Bize sunulan Barbie evinde bir güzel evcilik oynuyoruz ki sormayın! Sahibimiz küçük kahve fincanlarıyla kahve içiriyor bize güya ama içi boş. O kadar yaşamıyoruz ki ve yaşadığımızı sanıyoruz ki bir Barbie gibi, ne ödediğimiz vergilere, ne içi giderek boşaltılan eğitimimize, ne konut diye bize sunulan yığınlara sesimizi çıkarmıyor, çıkaramıyoruz. Gururlanıyoruz bizi engelleseler de bayramlarda sokaklara dökülüyoruz diye. Ancak bilmiyoruz ki attığımız sloganlar ne kadar kof, ne kadar yapay içeride onlarca gazeteci susturulurken. Biber gazı yemektense Acun yiyoruz akşamları günün yorgunluğunu atmak için. Biz boş boş izliyoruz, televizyondakiler kandırılıyor üç beş lira ve şöhret vaadiyle ve Barbie evinin sahibi paralarını sayıyor biz uyumak için yataklarımıza yattığımızda. 

İyi uyu Türkiye, çünkü pazartesi sabahı, saatin 05:30'unda 150 tane vasıta değiştirip hiç sevmediğin işine sırf üç beş lira kazanmak için gideceksin. Akşam eve geldiğinde maaş bordurona bakıp ay hesabı yapacaksın. Ancak maaşının üçte birini devlete ödediğini ve hala süründüğünü önemsemeden, televizyonu açacak, Survivor izleyeceksin. 19 Mayıs'ta gururla balkonuna astığın Türk bayrağını da balkonda unutacaksın bir sonraki temizlik gününe kadar. Unutacaksın, hala bildiğini sandığın değerlerini ve unuttuğunu fark etmeyeceksin.

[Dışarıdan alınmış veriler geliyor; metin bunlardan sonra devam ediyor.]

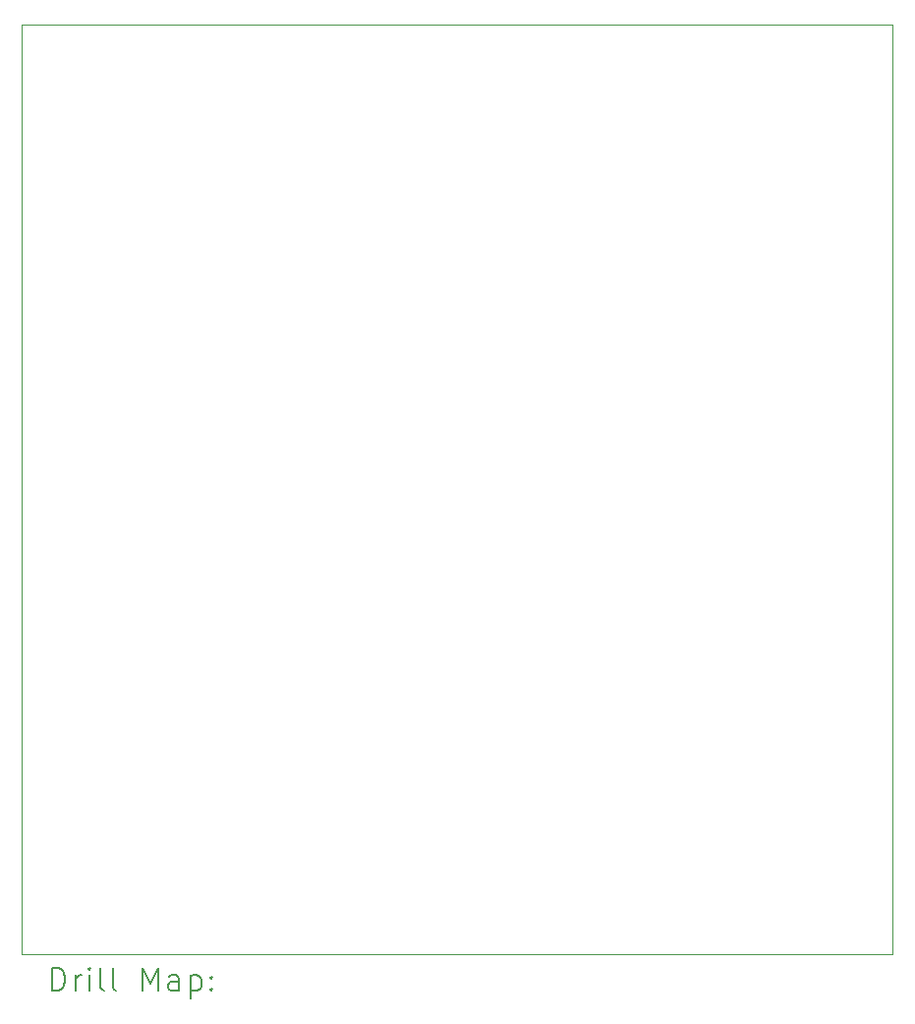
<source format=gbr>
%TF.GenerationSoftware,KiCad,Pcbnew,9.0.2*%
%TF.CreationDate,2025-12-05T19:39:55-05:00*%
%TF.ProjectId,PCB,5043422e-6b69-4636-9164-5f7063625858,rev?*%
%TF.SameCoordinates,Original*%
%TF.FileFunction,Drillmap*%
%TF.FilePolarity,Positive*%
%FSLAX45Y45*%
G04 Gerber Fmt 4.5, Leading zero omitted, Abs format (unit mm)*
G04 Created by KiCad (PCBNEW 9.0.2) date 2025-12-05 19:39:55*
%MOMM*%
%LPD*%
G01*
G04 APERTURE LIST*
%ADD10C,0.050000*%
%ADD11C,0.200000*%
G04 APERTURE END LIST*
D10*
X5010000Y-4390000D02*
X12510000Y-4390000D01*
X12510000Y-12390000D01*
X5010000Y-12390000D01*
X5010000Y-4390000D01*
D11*
X5268277Y-12703984D02*
X5268277Y-12503984D01*
X5268277Y-12503984D02*
X5315896Y-12503984D01*
X5315896Y-12503984D02*
X5344467Y-12513508D01*
X5344467Y-12513508D02*
X5363515Y-12532555D01*
X5363515Y-12532555D02*
X5373039Y-12551603D01*
X5373039Y-12551603D02*
X5382563Y-12589698D01*
X5382563Y-12589698D02*
X5382563Y-12618269D01*
X5382563Y-12618269D02*
X5373039Y-12656365D01*
X5373039Y-12656365D02*
X5363515Y-12675412D01*
X5363515Y-12675412D02*
X5344467Y-12694460D01*
X5344467Y-12694460D02*
X5315896Y-12703984D01*
X5315896Y-12703984D02*
X5268277Y-12703984D01*
X5468277Y-12703984D02*
X5468277Y-12570650D01*
X5468277Y-12608746D02*
X5477801Y-12589698D01*
X5477801Y-12589698D02*
X5487324Y-12580174D01*
X5487324Y-12580174D02*
X5506372Y-12570650D01*
X5506372Y-12570650D02*
X5525420Y-12570650D01*
X5592086Y-12703984D02*
X5592086Y-12570650D01*
X5592086Y-12503984D02*
X5582563Y-12513508D01*
X5582563Y-12513508D02*
X5592086Y-12523031D01*
X5592086Y-12523031D02*
X5601610Y-12513508D01*
X5601610Y-12513508D02*
X5592086Y-12503984D01*
X5592086Y-12503984D02*
X5592086Y-12523031D01*
X5715896Y-12703984D02*
X5696848Y-12694460D01*
X5696848Y-12694460D02*
X5687324Y-12675412D01*
X5687324Y-12675412D02*
X5687324Y-12503984D01*
X5820658Y-12703984D02*
X5801610Y-12694460D01*
X5801610Y-12694460D02*
X5792086Y-12675412D01*
X5792086Y-12675412D02*
X5792086Y-12503984D01*
X6049229Y-12703984D02*
X6049229Y-12503984D01*
X6049229Y-12503984D02*
X6115896Y-12646841D01*
X6115896Y-12646841D02*
X6182562Y-12503984D01*
X6182562Y-12503984D02*
X6182562Y-12703984D01*
X6363515Y-12703984D02*
X6363515Y-12599222D01*
X6363515Y-12599222D02*
X6353991Y-12580174D01*
X6353991Y-12580174D02*
X6334943Y-12570650D01*
X6334943Y-12570650D02*
X6296848Y-12570650D01*
X6296848Y-12570650D02*
X6277801Y-12580174D01*
X6363515Y-12694460D02*
X6344467Y-12703984D01*
X6344467Y-12703984D02*
X6296848Y-12703984D01*
X6296848Y-12703984D02*
X6277801Y-12694460D01*
X6277801Y-12694460D02*
X6268277Y-12675412D01*
X6268277Y-12675412D02*
X6268277Y-12656365D01*
X6268277Y-12656365D02*
X6277801Y-12637317D01*
X6277801Y-12637317D02*
X6296848Y-12627793D01*
X6296848Y-12627793D02*
X6344467Y-12627793D01*
X6344467Y-12627793D02*
X6363515Y-12618269D01*
X6458753Y-12570650D02*
X6458753Y-12770650D01*
X6458753Y-12580174D02*
X6477801Y-12570650D01*
X6477801Y-12570650D02*
X6515896Y-12570650D01*
X6515896Y-12570650D02*
X6534943Y-12580174D01*
X6534943Y-12580174D02*
X6544467Y-12589698D01*
X6544467Y-12589698D02*
X6553991Y-12608746D01*
X6553991Y-12608746D02*
X6553991Y-12665888D01*
X6553991Y-12665888D02*
X6544467Y-12684936D01*
X6544467Y-12684936D02*
X6534943Y-12694460D01*
X6534943Y-12694460D02*
X6515896Y-12703984D01*
X6515896Y-12703984D02*
X6477801Y-12703984D01*
X6477801Y-12703984D02*
X6458753Y-12694460D01*
X6639705Y-12684936D02*
X6649229Y-12694460D01*
X6649229Y-12694460D02*
X6639705Y-12703984D01*
X6639705Y-12703984D02*
X6630182Y-12694460D01*
X6630182Y-12694460D02*
X6639705Y-12684936D01*
X6639705Y-12684936D02*
X6639705Y-12703984D01*
X6639705Y-12580174D02*
X6649229Y-12589698D01*
X6649229Y-12589698D02*
X6639705Y-12599222D01*
X6639705Y-12599222D02*
X6630182Y-12589698D01*
X6630182Y-12589698D02*
X6639705Y-12580174D01*
X6639705Y-12580174D02*
X6639705Y-12599222D01*
M02*

</source>
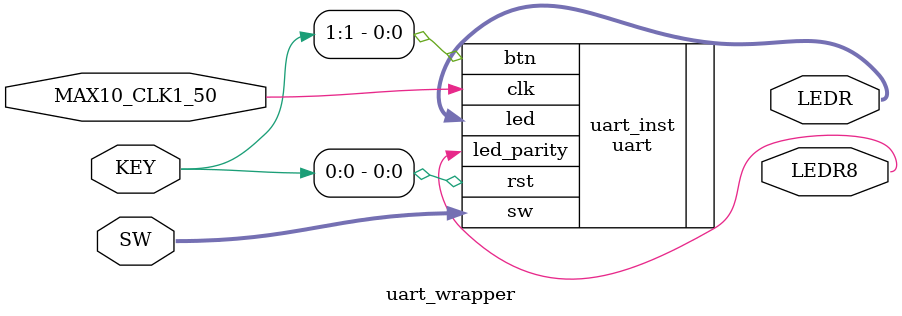
<source format=v>
module uart_wrapper (
input MAX10_CLK1_50,
input [1:0] KEY,
input [7:0] SW,
output [7:0] LEDR,
output LEDR8
);

uart uart_inst (
    .clk(MAX10_CLK1_50),
    .rst(KEY[0]),
    .btn(KEY[1]),
    .sw(SW),
    .led(LEDR),
	 .led_parity(LEDR8)
);

endmodule
</source>
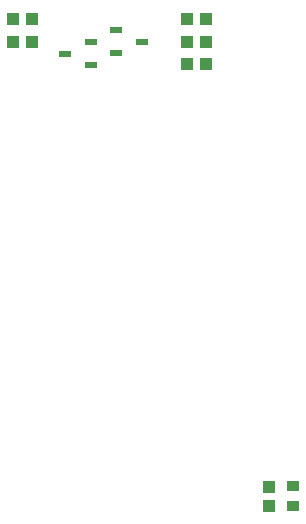
<source format=gtp>
G04 Layer: TopPasteMaskLayer*
G04 Panelize: , Column: 2, Row: 2, Board Size: 58.42mm x 58.42mm, Panelized Board Size: 118.84mm x 118.84mm*
G04 EasyEDA v6.5.34, 2023-09-05 23:31:59*
G04 3ff1d21ffa584fb08a1032706516b83c,5a6b42c53f6a479593ecc07194224c93,10*
G04 Gerber Generator version 0.2*
G04 Scale: 100 percent, Rotated: No, Reflected: No *
G04 Dimensions in millimeters *
G04 leading zeros omitted , absolute positions ,4 integer and 5 decimal *
%FSLAX45Y45*%
%MOMM*%

%AMMACRO1*21,1,$1,$2,0,0,$3*%
%ADD10MACRO1,0.532X1.0375X90.0000*%
%ADD11R,1.0000X1.1000*%
%ADD12R,1.0000X0.8999*%
%ADD13R,1.1000X1.0000*%
%ADD14MACRO1,0.532X1.0375X-90.0000*%

%LPD*%
D10*
G01*
X3869325Y5264400D03*
G01*
X3869325Y5454399D03*
G01*
X3649074Y5359400D03*
D11*
G01*
X4842509Y5461000D03*
G01*
X4682515Y5461000D03*
G01*
X4842509Y5651500D03*
G01*
X4682515Y5651500D03*
G01*
X3369309Y5461000D03*
G01*
X3209315Y5461000D03*
G01*
X3369309Y5651500D03*
G01*
X3209315Y5651500D03*
G01*
X4682490Y5270500D03*
G01*
X4842484Y5270500D03*
D12*
G01*
X5575300Y1697913D03*
G01*
X5575300Y1527911D03*
D13*
G01*
X5372100Y1692910D03*
G01*
X5372100Y1532915D03*
D14*
G01*
X4080874Y5555999D03*
G01*
X4080874Y5366000D03*
G01*
X4301125Y5461000D03*
M02*

</source>
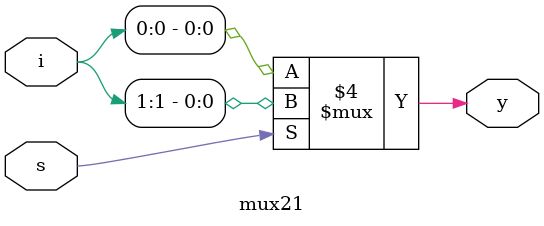
<source format=v>
module mux21(i,s,y);
input [1:0]i;
input s;
output reg y;
always @(*)begin
    if(s==1'b0) y=i[0];
	else y=i[1];
end
endmodule

</source>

Bize gösterilen tepsiyi kendi elimizde tutmak için, sesimizi bugün çıkartmakla hergün çıkartmak arasında çok fark var.


19 Mayıs Gençlik ve Spor Bayramı'mız kutlu olsun. 

1 comment:

breadpassion said...

Tubikcim,

Yazini cok begendim, bana dokundu.

Uzaklarda yasayan biri olarak emin olamiyorum biz Türklerin eskisi kadar özgürlügümüze ve bagimsizligimiza düskün oldugumuza. Hersey para ve refah(!) ekseninde dönmeye basladi sanirim.

Barbarlik, cifte standart, milliyetcilik göreceli kavramlar olsalar da bana Türk oldugum icin gurur duymam icin bir sebep daha veriyorlar.

Umarim bir dahaki bayramda ruhunu kaybetmemis, tolerans sahibi, birbirleriyle gecimli ve degerlerini savunan daha cok insanla beraber bayramimizi kutlariz.